Ворцель был прав.
Аристократическая Польша, искренно преданная своему делу, шла во многом в разрез с стремлениями нашего времени; перед ее глазами постоянно носился образ прежней Польши, не новой, а восстановленной, ее идеал был столько же в воспоминании, сколько в упованиях. Польше достаточно было и одного католического ядра на ногах, чтоб отставать — рыцарские доспехи совсем остановили бы ее. Соединяясь с Маццини, Ворцель хотел привенчать польское дело к общеевропейскому, республиканскому и демократическому движению. Ясно, что он должен был искать почвы в незнатной шляхте, в городских жителях и в работниках. Начаться восстание могло только в этой среде. Аристократия пристала бы к движению, крестьян можно было бы увлечь, инициативы они никогда бы сами не взяли.
Можно обвинять Ворцеля за то, что он вступил в ту же колею, в которой уже вязла и грузла западная революция, что он в этом пути видел единственный путь спасения; но, однажды приняв его, он был последователен. Обстоятельства его вполне оправдали. Где же в Польше была действительно революционная среда, как не в том слое, к которому постоянно обращался Ворцель и который сложился, вырос и окреп между 1831 годом и шестидесятыми годами.
Как бы мы розно ни смотрели на революцию и ее средства, но нельзя отвергнуть, что все приобретенное революцией — приобретено средним слоем общества и городскими работниками. Что сделал бы Маццини, что Гарибальди без городского патриотизма, а ведь польский вопрос был вопрос чисто патриотический, у самого Ворцеля интерес национальной независимости все же был ближе к сердцу, чем социальный переворот.

> Фрагмент листинга
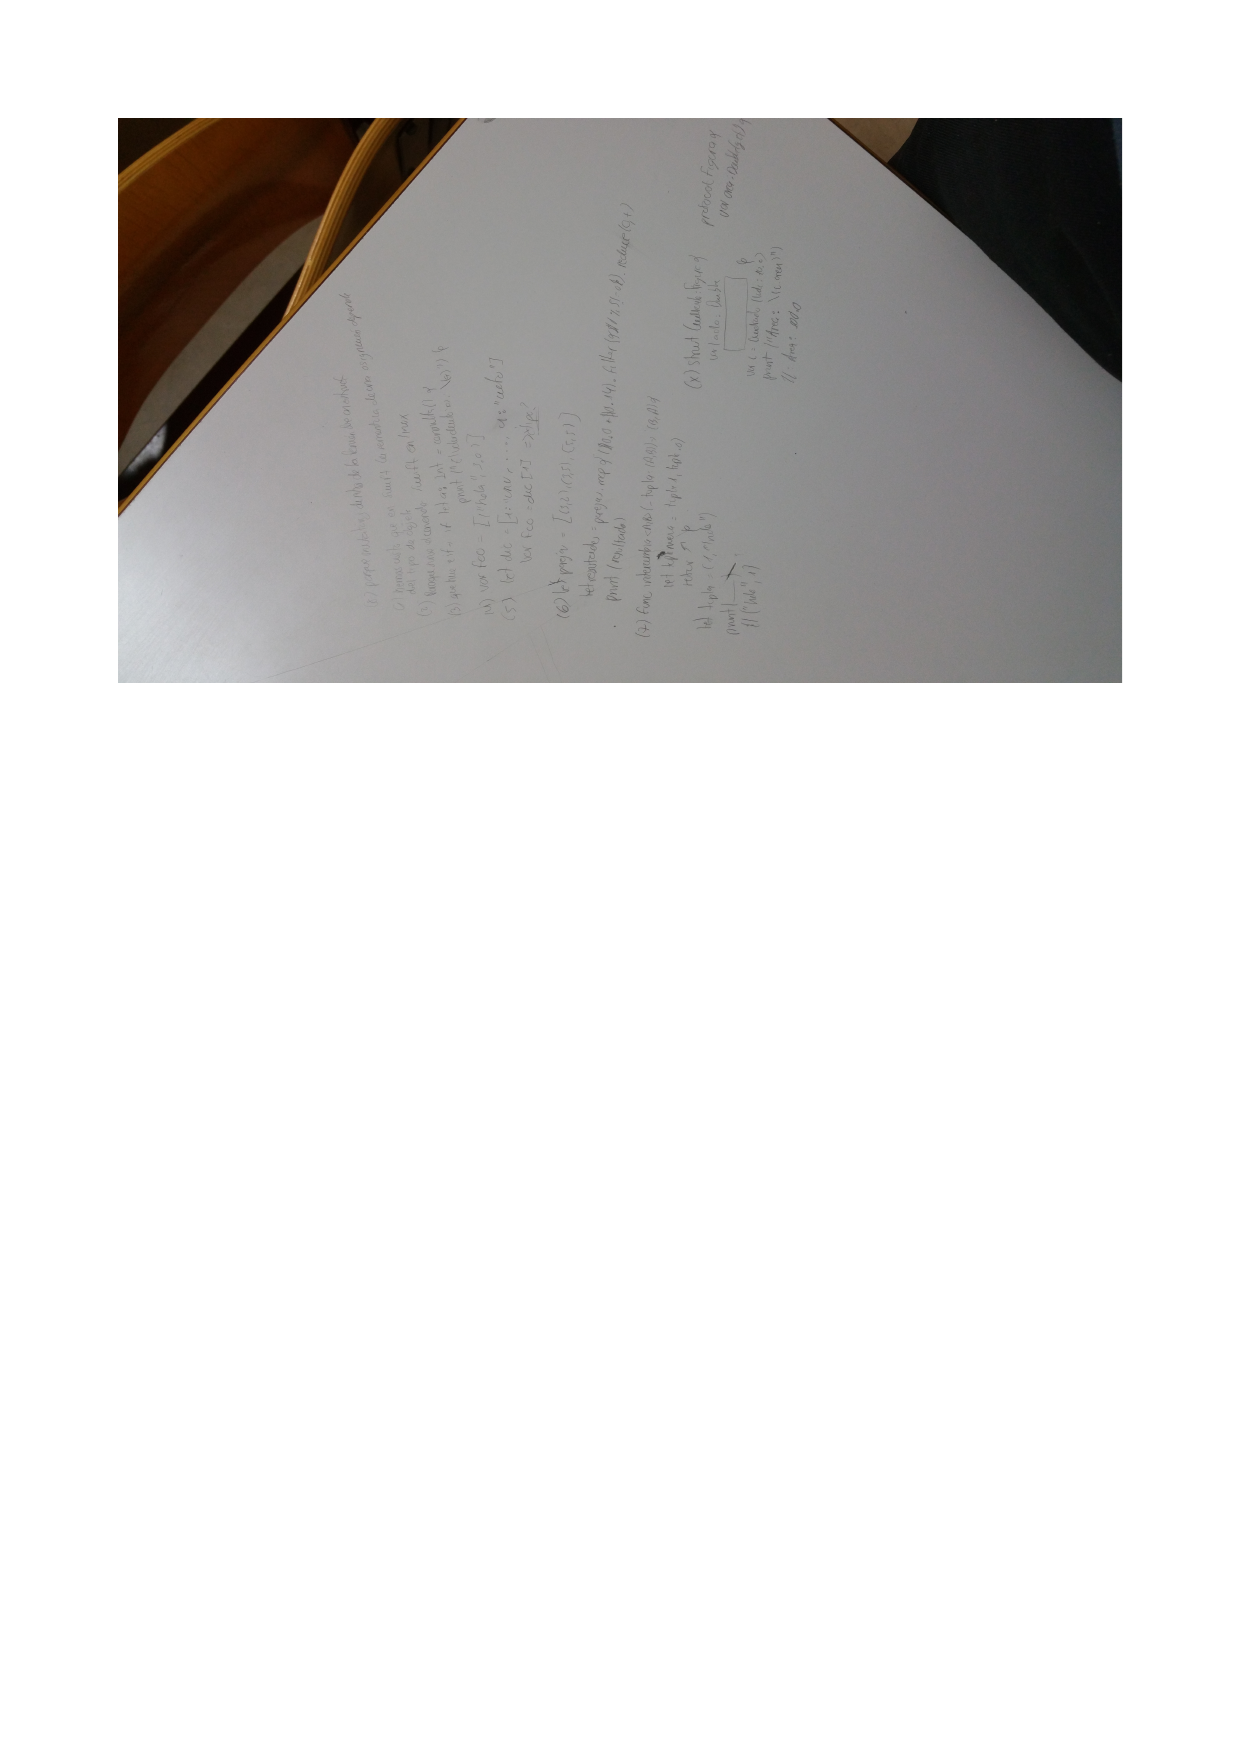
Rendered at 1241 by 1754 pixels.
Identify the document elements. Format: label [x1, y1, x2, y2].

picture [118, 118, 1123, 683]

> Задание
Приведите еще раз дословно отрывок из текста о Ворцеле, который начинается со слов, содержащих «Ворцель был прав.», и заканчивается словами «сами не взяли.».

> Ответ на задание
Ворцель был прав.
Аристократическая Польша, искренно преданная своему делу, шла во многом в разрез с стремлениями нашего времени; перед ее глазами постоянно носился образ прежней Польши, не новой, а восстановленной, ее идеал был столько же в воспоминании, сколько в упованиях. Польше достаточно было и одного католического ядра на ногах, чтоб отставать — рыцарские доспехи совсем остановили бы ее. Соединяясь с Маццини, Ворцель хотел привенчать польское дело к общеевропейскому, республиканскому и демократическому движению. Ясно, что он должен был искать почвы в незнатной шляхте, в городских жителях и в работниках. Начаться восстание могло только в этой среде. Аристократия пристала бы к движению, крестьян можно было бы увлечь, инициативы они никогда бы сами не взяли.